[ClusterLabs] Question about ping nodes
Andrei Borzenkov
arvidjaar at gmail.com
Mon Apr 19 13:20:30 EDT 2021
On 19.04.2021 19:15, Ken Gaillot wrote:
>
> Well, this is a new one to me. I've confirmed that this is the
> intentional behavior, and the documentation is an oversimplification.
>
> The documentation is partly correct: a -INFINITY score means the node
> is *never* eligible to run the resource, and a nonnegative score means
> the node *may* be eligible to run the resource under certain
> circumstances.
>
> What it omits is what those circumstances are: when some other positive
> factor outweighs the negative score. For example, another constraint,
> or stickiness.
>
> That does give an interesting configuration possibility: with a
> stickiness able to outweigh the location constraint, any node running a
> resource when connectivity is lost would be able to continue running
> the resource, but once the resource stopped, it couldn't be started
> again.
>
This is missing "all nodes"; resource will stay on a node even if other
node has better connectivity.
> Anyway, a workaround to achieve the desired effect would be to give
> positive location constraints for the resource on all nodes, equal in
> dimension to the negative constraint score. Because the positive scores
> are all equal, they shouldn't affect which node is chosen, but any node
> that loses connectivity will have it score drop to 0 rather than
> negative, allowing it to run resources, while still preferring any node
> with connectivity.
>
This is clever. It is one of those things that is obvious after you have
seen it :)
Although I guess the same can be achieved by using positive score.

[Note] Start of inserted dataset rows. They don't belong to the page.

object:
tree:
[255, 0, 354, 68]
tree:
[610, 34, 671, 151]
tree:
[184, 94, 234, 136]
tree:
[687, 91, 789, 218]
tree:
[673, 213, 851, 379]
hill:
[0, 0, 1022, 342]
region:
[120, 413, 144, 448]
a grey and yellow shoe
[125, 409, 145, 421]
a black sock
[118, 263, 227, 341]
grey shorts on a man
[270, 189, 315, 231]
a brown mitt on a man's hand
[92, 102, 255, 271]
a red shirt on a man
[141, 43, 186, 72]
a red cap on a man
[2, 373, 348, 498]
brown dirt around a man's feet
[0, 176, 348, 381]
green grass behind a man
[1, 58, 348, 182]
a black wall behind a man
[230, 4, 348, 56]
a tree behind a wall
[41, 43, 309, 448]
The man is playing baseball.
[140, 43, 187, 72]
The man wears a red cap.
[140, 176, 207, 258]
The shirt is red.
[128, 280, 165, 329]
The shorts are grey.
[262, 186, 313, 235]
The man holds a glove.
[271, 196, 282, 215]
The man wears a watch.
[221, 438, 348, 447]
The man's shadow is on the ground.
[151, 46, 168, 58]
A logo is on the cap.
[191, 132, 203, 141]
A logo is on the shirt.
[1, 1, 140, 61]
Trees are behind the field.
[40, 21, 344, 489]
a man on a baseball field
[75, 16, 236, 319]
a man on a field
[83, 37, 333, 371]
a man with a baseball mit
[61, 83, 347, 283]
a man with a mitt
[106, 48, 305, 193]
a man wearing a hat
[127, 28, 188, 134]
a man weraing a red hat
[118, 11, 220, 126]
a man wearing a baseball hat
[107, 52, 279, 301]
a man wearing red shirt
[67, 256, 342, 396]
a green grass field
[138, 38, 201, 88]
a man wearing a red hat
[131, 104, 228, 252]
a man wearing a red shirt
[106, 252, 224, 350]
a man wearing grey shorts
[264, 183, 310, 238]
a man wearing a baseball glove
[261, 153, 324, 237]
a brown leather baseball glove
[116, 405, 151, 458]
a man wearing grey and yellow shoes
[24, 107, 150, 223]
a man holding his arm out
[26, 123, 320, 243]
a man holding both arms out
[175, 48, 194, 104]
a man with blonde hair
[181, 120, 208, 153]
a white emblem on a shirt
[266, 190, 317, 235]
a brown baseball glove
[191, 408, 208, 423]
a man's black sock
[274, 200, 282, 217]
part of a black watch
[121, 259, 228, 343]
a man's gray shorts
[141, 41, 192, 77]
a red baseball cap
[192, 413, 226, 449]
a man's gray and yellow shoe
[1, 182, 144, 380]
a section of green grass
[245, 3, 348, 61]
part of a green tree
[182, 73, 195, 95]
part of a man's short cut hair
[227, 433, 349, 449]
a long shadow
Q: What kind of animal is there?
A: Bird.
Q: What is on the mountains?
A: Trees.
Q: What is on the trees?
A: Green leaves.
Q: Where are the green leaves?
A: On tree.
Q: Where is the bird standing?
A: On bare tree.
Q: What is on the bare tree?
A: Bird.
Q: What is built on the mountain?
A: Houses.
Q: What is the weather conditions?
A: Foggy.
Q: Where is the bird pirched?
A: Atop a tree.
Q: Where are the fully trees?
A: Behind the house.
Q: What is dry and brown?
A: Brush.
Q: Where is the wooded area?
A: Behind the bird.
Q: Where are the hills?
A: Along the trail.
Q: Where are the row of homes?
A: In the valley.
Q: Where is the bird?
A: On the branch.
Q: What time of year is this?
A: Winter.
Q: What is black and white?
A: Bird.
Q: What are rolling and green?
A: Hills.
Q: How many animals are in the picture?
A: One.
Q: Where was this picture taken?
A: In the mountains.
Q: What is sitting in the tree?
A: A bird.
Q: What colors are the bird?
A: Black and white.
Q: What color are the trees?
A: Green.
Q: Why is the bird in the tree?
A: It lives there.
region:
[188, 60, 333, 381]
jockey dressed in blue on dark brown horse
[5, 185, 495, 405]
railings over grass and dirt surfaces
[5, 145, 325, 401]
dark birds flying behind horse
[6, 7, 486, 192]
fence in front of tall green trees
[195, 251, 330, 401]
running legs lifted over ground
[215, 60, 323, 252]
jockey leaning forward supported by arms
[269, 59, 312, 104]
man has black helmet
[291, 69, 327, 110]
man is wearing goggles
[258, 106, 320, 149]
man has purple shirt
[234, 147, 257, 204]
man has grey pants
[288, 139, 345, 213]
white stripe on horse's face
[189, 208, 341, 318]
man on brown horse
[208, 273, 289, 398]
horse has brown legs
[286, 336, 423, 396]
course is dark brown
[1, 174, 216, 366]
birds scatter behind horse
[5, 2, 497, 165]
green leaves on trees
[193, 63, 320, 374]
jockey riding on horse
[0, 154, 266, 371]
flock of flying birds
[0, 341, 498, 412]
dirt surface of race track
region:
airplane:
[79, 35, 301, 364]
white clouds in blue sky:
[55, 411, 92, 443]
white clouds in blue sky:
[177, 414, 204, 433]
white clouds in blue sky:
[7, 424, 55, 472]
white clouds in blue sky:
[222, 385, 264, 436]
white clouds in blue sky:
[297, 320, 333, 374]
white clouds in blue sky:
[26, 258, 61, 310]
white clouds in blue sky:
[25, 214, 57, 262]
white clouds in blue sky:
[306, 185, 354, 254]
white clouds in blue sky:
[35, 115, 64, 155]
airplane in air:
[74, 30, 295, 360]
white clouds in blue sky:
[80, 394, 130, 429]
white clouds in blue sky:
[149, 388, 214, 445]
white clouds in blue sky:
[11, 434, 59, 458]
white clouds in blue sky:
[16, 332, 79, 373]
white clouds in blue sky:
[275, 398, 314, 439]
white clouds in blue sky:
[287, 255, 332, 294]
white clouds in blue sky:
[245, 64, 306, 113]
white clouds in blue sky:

Instead of banning node without connectivity just prefer node with
connectivity. It sounds more simple.
> I've filed a bug to update either the documentation or the behavior
> (I'm not sure which would be better at this point):
>
> https://bugs.clusterlabs.org/show_bug.cgi?id=5472
>
>> Thanks,
>> Chris
>>
>> From: Users <users-bounces at clusterlabs.org>
>> Date: Monday, April 19, 2021 at 10:28 AM
>> To: Cluster Labs - All topics related to open-source clustering
>> welcomed <users at clusterlabs.org>
>> Subject: Re: [ClusterLabs] Question about ping nodes
>>
>> On Sun, 2021-04-18 at 17:31 +0300, Andrei Borzenkov wrote:
>>> On 18.04.2021 08:41, Andrei Borzenkov wrote:
>>>> On 17.04.2021 22:41, Piotr Kandziora wrote:
>>>>> Hi,
>>>>>
>>>>> Hope some guru will advise here ;)
>>>>>
>>>>> I've got two nodes cluster with some resource placement
>> dependent
>>>>> on ping
>>>>> node visibility (
>>>>>
>> https://access.redhat.com/documentation/en-us/red_hat_enterprise_linux/7/html/high_availability_add-on_reference/s1-moving_resources_due_to_connectivity_changes-haar
>>>>> ).
>>>>>
>>>>> Is it possible to do nothing with these resources when both
>> nodes
>>>>> do not
>>>>> have access to the ping node?
>>>>>
>>>>> Currently, when the ping node is unavailable (node itself
>> becomes
>>>>> unavailable) both nodes stop the resources.
>>>>>
>>>>
>>>> Just use any negative score higher than -INFINITY in location
>>>> constraint.
>>>>
>>>
>>> No, it does not work. I was mislead by documentation (5.2.1
>> location
>>> properties):
>>
>> Actually your initial interpretation was correct. Using a non-
>> infinite
>> negative score for the location constraint should work as expected --
>> the resource can still run there if there's no better place.
>>
>> I'm not sure why you didn't see that in your test, maybe some other
>> factor prevented it from running?
>>
>> BTW another solution to the initial problem would be to use multiple
>> IPs in the ping agent. It would be less likely for all of them to be
>> down at the same time without a network issue.
>>
>>>
>>> score:
>>>
>>> Negative values indicate the resource(s) should avoid this node (a
>>> value
>>> of -INFINITY changes "should" to "must").
>>>
>>> I interpreted "should" as "pacemaker will normally avoid this node
>>> but
>>> still may chose it if nothing better is possible". It is not what
>>> happens. Apparently negative score completely prevents assigning
>>> resource to this node, and "should" here probably means "it is
>> still
>>> possible that final score may become positive".
>>>
>>> As it is not possible to refer to attributes of multiple nodes in a
>>> rule, you would need something that combines current pingd status
>> for
>>> individual nodes and makes it available. Logical place is
>>> ocf:pacemaker:ping resource agent itself.